A Quick Round-Up Of Your Congressional Candidates.
By Jim Nintzel
SINCE HIS ELECTION in 1984, Republican Congressman Jim Kolbe has represented southern Arizona's District 5. During those 14 years, he's made a name for himself with his ferocious support for the North American Free Trade Agreement. More recently, he's been working on tax reform and reinventing Social Security to allow investment in the stock market. He currently serves on the powerful House Appropriations Committee.
Through his time on the Hill, Kolbe has never faced a serious threat to his office. But there's a razor-thin margin between Democrats (156,647) and Republicans (156,909) in District 5, with about 52,000 additional voters who don't belong to either party.
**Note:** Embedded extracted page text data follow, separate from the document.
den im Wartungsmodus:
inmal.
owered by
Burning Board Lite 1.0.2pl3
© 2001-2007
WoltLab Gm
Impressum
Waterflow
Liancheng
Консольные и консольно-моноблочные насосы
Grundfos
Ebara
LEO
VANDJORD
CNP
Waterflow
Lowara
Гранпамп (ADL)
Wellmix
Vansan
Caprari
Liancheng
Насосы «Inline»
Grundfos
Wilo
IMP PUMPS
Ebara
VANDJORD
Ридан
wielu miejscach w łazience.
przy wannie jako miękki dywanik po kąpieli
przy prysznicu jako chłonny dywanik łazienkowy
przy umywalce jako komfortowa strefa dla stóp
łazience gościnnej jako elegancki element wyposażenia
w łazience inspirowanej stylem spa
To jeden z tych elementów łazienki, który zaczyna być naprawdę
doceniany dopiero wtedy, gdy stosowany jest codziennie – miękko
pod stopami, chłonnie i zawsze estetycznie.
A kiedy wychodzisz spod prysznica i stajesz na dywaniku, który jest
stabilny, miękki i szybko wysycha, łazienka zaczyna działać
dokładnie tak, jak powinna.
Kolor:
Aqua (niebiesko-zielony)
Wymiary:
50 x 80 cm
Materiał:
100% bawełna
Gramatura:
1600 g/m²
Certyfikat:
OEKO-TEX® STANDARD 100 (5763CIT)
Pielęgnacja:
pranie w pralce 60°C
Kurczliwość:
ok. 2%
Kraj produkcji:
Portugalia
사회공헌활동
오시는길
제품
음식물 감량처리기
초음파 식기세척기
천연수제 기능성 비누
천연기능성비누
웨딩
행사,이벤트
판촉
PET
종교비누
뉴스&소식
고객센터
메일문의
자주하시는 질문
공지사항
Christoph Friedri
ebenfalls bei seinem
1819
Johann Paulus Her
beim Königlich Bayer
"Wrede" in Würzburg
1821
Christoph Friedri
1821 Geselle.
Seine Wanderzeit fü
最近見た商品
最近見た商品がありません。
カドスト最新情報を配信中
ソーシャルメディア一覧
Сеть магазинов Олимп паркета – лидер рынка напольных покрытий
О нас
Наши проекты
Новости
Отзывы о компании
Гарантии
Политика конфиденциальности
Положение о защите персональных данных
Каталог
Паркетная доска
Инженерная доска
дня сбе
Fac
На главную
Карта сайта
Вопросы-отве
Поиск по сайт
And this year, Kolbe could face a formidable challenge in the general election (As he has every term since 1994, Kolbe faces a GOP primary challenge from perennial candidate Joe Sweeney, who has also run five unsuccessful runs for the District 2 Congressional seat on the Democratic ticket.)
Kolbe will face the winner of the Democratic primary between former Tucson mayor Tom Volgy and Wayne Bryant, a union activist who lost a bid to unseat Pima County Supervisor Mike Boyd in 1996.
Volgy, whose term as mayor from 1987 to 1991 was preceded by a 10-year stint representing Ward 6, is a seasoned political veteran. This is his second shot at a congressional office; after giving up the mayor's office, Volgy ran for the District 2 seat in 1991, but lost a three-way primary to Ed Pastor. (Pastor has held the heavily Democratic district since and faces only token GOP opposition this year.)
Since that loss, Volgy has split his time between teaching political science at the UA and working with the U.S. State Department to help countries in the former Soviet Union and Eastern Europe make a transition to democracy.
Volgy, who was instrumental in the development of the City of Tucson's system of publicly financed campaigns, is turning down potential PAC contributions and funding his campaign through donations solicited through coffees with voters. He says he's already done more than 100 of these salons.
Bryant says he got into the race because he's, in a word, "pissed." He's building a platform opposing international trade agreements like NAFTA, gun laws and cuts in veteran benefits.
The local Democratic leadership leaned on Bryant to forgo the District 2 race, but the underdog candidate says he felt too far apart from Volgy philosophically to stay on the sidelines.
A potential spoiler in the general election is Libertarian Phil Murphy, who took a half-hearted stab at Kolbe's seat on the Libertarian ticket in 1994. Murphy's polished small-government message could resonate with rural southern Arizona voters. As a founding member of the gun-rights organization BrassRoots, Murphy may also pick up support from firearms enthusiasts who were upset by the U.S. Forest Service's recent decision to shut down the Tucson Rod & Gun Club.
Reform Party candidate Bob Connery Sr. will also be on the general election ballot.
MEANWHILE, U.S. SEN. John McCain, the current darling of the national media, faces a challenge from Democrat Ed Ranger.
An attorney who was been working in environmental law in Mexico until recently, Ranger is making his first stab at public office. He's raised more than $1 million in contributions and plans to campaign across the state on his red, white and blue Harley.
But Ranger, a political novice, has a rough road ahead in his bid to unseat McCain, whose approval rating hovered around 61 percent in a March KAET poll. McCain has thoroughly rehabilitated his image in recent years; these days, he's got the likes of Mike Wallace and Don Imus urging him to run for the presidency.